Onkyo HT-S9400THX Home Theater in a Box Page 2

Audyssey's 2EQ auto calibration and room EQ makes setup as simple as following the onscreen prompts. You are instructed to place the supplied mic at up to three different locations in your room, then the software calculates speaker distances, levels, and room equalization, providing optimum sound for all three positions. It's also possible to manually tweak these parameters from their calculated values.

Onkyo is one of my favorite companies because it tends to be very consistent with the quality of its products. Moreover, its HTiBs have been considered best in class, so I was certain I would love the HT-S94000THX. If we were only looking at this system from a price versus features perspective, I don't think there is any doubt this would be yet another notch on Onkyo's belt. And if we were evaluating it just as an HTiB, again, I think it would rise to the top. However, at $1,100, Onkyo is encroaching on competitive price points with individual AVRs and speaker packages, so my evaluation had to be much broader, looking beyond typical HTiB performance.

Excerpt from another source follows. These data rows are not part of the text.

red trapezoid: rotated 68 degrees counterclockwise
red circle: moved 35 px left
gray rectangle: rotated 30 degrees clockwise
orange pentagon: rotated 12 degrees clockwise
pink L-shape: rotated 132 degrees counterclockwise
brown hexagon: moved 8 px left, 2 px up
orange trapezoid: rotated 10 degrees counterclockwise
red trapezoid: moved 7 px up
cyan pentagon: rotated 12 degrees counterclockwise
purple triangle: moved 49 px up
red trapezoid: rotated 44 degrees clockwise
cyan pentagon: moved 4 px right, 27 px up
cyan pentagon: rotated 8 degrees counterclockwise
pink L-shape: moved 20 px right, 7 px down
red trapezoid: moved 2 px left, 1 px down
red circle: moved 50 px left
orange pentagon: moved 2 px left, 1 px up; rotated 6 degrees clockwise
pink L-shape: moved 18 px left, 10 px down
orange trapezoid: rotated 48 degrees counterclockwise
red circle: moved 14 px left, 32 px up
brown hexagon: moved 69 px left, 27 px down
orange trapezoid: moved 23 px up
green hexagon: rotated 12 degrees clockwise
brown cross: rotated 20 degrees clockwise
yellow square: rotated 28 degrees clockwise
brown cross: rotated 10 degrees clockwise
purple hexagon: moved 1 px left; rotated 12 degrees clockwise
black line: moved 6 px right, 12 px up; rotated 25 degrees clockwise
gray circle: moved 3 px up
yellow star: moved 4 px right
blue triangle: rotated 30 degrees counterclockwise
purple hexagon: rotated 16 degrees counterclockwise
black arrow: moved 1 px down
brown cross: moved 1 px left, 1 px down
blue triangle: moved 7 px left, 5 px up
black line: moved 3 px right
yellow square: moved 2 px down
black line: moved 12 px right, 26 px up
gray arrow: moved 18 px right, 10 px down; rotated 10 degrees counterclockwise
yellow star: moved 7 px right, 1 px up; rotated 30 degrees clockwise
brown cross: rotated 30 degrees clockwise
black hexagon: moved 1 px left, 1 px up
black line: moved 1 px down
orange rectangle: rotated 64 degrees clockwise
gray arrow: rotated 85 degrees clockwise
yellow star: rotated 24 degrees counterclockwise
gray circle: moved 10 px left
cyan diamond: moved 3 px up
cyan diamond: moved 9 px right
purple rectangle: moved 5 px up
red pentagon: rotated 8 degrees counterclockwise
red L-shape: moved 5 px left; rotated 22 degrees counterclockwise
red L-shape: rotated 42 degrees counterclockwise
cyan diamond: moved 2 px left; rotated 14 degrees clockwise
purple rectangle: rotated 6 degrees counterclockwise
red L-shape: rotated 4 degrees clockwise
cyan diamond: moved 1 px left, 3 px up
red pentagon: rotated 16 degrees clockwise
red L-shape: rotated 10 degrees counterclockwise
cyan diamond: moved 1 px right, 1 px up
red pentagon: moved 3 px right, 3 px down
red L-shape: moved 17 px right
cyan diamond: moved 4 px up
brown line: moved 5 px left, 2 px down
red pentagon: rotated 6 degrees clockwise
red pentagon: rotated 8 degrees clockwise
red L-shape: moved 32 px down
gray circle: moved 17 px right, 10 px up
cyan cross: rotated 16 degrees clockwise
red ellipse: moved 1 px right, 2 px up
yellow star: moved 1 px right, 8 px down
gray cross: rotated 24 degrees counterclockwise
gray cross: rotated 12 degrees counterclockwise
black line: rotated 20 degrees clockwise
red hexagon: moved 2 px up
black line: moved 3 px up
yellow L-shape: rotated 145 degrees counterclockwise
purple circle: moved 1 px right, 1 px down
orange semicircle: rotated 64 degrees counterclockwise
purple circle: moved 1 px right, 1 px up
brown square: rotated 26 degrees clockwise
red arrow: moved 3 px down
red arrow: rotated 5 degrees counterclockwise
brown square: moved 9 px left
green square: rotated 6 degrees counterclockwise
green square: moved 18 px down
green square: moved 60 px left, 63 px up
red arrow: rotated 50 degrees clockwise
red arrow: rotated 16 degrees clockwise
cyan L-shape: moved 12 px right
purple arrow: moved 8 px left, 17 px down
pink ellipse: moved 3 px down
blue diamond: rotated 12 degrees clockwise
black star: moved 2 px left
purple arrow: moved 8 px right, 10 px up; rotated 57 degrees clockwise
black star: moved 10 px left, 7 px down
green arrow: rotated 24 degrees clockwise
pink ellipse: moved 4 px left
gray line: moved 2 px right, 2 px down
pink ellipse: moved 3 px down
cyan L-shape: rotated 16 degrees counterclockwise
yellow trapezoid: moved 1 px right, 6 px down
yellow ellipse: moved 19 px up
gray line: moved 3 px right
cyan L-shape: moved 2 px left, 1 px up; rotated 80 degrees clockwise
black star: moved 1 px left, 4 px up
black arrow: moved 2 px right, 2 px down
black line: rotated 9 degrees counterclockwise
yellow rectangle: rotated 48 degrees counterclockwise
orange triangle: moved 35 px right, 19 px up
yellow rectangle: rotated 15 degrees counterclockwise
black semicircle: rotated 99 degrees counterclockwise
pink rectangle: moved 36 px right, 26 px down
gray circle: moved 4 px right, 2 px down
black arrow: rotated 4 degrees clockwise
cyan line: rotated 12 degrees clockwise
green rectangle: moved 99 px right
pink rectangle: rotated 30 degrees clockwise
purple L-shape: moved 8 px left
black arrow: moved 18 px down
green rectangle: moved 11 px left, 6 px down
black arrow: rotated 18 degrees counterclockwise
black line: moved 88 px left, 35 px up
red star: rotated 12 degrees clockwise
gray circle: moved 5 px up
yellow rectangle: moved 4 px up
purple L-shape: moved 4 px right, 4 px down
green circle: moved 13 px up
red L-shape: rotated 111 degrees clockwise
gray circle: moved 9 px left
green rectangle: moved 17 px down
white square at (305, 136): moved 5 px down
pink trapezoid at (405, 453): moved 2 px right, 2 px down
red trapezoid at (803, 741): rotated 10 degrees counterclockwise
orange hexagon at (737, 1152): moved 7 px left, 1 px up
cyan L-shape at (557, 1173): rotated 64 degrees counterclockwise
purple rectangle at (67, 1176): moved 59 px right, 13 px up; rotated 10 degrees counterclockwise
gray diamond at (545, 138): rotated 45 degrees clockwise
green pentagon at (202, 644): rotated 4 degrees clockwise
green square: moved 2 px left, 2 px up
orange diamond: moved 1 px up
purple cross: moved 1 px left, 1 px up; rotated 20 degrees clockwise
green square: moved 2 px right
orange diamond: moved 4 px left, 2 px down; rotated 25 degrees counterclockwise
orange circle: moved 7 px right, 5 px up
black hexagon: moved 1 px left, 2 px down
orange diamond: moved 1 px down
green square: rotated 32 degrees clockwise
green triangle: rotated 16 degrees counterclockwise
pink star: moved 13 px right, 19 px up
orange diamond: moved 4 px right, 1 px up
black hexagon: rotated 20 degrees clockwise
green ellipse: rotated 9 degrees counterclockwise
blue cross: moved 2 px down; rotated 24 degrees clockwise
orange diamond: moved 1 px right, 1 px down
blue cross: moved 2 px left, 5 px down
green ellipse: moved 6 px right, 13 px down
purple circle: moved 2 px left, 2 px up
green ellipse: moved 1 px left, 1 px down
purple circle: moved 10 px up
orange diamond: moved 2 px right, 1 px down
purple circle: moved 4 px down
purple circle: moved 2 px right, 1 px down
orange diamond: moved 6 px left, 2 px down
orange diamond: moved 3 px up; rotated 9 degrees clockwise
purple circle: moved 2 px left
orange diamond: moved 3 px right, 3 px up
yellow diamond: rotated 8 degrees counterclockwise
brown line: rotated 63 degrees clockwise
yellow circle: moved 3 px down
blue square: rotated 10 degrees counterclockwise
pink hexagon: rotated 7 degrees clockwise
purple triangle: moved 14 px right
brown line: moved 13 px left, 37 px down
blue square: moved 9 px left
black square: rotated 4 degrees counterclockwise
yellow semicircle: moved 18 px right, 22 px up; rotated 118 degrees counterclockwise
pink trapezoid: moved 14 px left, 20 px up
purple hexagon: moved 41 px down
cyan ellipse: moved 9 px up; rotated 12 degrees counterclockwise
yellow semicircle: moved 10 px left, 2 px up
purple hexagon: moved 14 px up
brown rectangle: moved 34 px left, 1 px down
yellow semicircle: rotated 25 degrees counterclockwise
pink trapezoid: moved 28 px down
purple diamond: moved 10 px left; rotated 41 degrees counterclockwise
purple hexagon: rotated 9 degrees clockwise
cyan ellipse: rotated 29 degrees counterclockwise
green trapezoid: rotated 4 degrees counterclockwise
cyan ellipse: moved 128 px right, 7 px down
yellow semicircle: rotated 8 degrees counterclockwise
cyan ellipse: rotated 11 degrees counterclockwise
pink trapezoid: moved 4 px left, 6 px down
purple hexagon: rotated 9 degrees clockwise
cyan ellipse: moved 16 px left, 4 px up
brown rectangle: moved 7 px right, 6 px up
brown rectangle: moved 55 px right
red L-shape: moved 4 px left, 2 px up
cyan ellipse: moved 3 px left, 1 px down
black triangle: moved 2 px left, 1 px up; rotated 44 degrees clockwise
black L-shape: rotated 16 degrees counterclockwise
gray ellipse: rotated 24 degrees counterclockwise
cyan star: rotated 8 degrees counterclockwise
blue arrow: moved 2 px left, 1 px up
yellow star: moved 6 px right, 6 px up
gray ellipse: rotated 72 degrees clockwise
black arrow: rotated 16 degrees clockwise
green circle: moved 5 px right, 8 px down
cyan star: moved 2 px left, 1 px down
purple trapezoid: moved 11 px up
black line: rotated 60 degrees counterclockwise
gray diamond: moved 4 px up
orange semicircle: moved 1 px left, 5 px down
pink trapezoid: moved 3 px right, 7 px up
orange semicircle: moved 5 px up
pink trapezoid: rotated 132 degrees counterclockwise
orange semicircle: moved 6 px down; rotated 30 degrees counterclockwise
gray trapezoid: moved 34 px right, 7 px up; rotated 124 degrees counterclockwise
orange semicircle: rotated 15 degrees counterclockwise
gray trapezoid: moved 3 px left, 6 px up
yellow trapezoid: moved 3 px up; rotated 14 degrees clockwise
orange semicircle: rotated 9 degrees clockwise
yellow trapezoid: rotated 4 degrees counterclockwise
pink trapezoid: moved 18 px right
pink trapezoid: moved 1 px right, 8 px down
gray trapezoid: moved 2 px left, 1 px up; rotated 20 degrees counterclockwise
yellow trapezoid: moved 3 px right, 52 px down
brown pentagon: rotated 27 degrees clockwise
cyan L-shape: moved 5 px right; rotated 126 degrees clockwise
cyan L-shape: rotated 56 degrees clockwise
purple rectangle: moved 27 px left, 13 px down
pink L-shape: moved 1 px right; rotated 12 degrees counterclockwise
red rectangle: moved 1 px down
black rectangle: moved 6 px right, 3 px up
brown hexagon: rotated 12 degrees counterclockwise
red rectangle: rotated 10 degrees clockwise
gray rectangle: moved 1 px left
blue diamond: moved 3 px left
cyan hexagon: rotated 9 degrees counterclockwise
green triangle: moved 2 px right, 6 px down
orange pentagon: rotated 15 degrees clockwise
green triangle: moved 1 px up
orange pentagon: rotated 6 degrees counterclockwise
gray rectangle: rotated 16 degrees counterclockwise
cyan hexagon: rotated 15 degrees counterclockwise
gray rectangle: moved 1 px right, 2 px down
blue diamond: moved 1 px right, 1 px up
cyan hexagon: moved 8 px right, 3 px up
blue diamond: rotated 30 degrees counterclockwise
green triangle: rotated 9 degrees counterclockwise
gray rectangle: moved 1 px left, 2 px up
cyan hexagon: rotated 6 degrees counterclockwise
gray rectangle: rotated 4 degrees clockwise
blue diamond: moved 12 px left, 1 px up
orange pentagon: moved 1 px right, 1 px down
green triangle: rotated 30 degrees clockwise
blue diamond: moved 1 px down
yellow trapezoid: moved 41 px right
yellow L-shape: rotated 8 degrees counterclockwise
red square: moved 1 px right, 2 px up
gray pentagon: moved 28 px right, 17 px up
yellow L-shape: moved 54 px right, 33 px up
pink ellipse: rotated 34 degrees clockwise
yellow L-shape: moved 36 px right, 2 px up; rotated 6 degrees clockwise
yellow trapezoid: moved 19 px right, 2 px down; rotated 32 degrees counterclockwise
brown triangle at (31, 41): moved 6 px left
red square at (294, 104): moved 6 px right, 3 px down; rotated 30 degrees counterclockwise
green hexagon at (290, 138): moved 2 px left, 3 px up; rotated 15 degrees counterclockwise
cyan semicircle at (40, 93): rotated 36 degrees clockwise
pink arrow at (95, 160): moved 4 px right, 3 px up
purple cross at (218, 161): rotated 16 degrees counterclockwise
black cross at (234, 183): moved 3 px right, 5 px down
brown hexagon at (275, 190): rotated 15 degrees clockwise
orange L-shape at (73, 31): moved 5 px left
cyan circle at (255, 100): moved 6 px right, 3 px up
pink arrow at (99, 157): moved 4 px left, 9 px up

In my initial setup, I used the Audyssey 2EQ to calibrate the system and set room EQ, but after some listening, I dialed back the low end a bit to increase articulation (dialog was difficult to understand regardless of volume), and I cut the upper registers to tame some harshness that became more evident with increased volume.

Low bass was not very tight or precise. Sound from the subwoofer was more of rumble than a distinct tone. In action sequences, such as those found in the latest Star Trek movie, bass was plenty loud but lacked that precision impact when accentuating the action.

At moderate listening volumes, performance was much better than when I tried to crank it. HTiBs are not well known for performing well at high volumes, as they usually don't have enough power to sustain such volumes without exhibiting various deficiencies. However, the HT-S94000THX includes a fully functional, 130-watt-per-channel AVR, so I was expecting more, though I'm sure the problem is with the speakers, not the AVR.

On a more positive note, the surround soundfield was convincing and accurate. Movement from channel to channel was smooth and didn't exhibit any fluctuations in timbre. However, the soundfield was fairly restricted, resting squarely within the borders of the speaker array. It didn't project further out into the room to create a more immersive soundstage.

Another item for the plus column is the Qdeo video processor's performance. It passed every one of our tests with flying colors, including some that some far more expensive AVRs have failed. See the Video Test Bench for more on this.

As I sit here writing my opinion of this product , I am reminded of the axiom, "Beauty is in the eye of the beholder." In this case, modify it to say, "Performance is in the ear of the listener." After years of listening to these types of products, I have developed an ear for the small yet perceptible subtleties in audio performance. I was concerned that I might be exhibiting some audio snobbery in my evaluation, and I shouldn't assume I hear things more acutely than other people. Still, I have to divulge exactly what I personally experienced.

If the HT-S94000THX were a few hundred dollars less with the exact same components, I might be more inclined to forgive some of it's performance deficiencies, since any serious alternatives would be severely limited, if even available.

Granted, $1,100 isn't a boatload of money, but it's not chump change either, and at that price, you have some other options. While the HT-S94000THX may well be the best in it's class, it's not the best you can get for the money. Onkyo still wins with the TX-NR609 AVR, which is one of our favorites here at Home Theater magazine. At $599, it's one of the best AVRs in its class, plus it offers one more HDMI input compared to the HT-R990. You can pair it with the top-rated $528 Pioneer SP BS41 5.1 speaker system (reviewed here) for essentially the same price as the HT-S9400THX, and an extra $150 gets you a 7.1 system.

In the final analysis, the real problem with this system is the speakers. As I mentioned previously, they are inexpensively made, and their light weight suggests there isn't much to them. While they use high-quality drivers, that makes little difference if those drivers are placed in imperfect enclosures.

Onkyo has set the bar high with their previous HTiB systems, and I'm not sure what happened with this flagship model. I suspect the company wanted to hit a certain price point with the world's only THX-certified HTiB. The fallacy here is that THX certification trumps everything else, but in my opinion, it doesn't. THX certification means the system meets the minimum requirements for that certification (THX offers several certification levels depending on the product category), leaving lots of room for speakers, THX-certified or not, to far exceed those requirements.

From the specs and features alone, the HT-S94000THX looks like a clear winner, and the HT-R990 is as good as anything in Onkyo's regular lineup. Regrettably though, I couldn't give it our coveted Top Pick status because ultimately its audio performance was only passable, not stellar.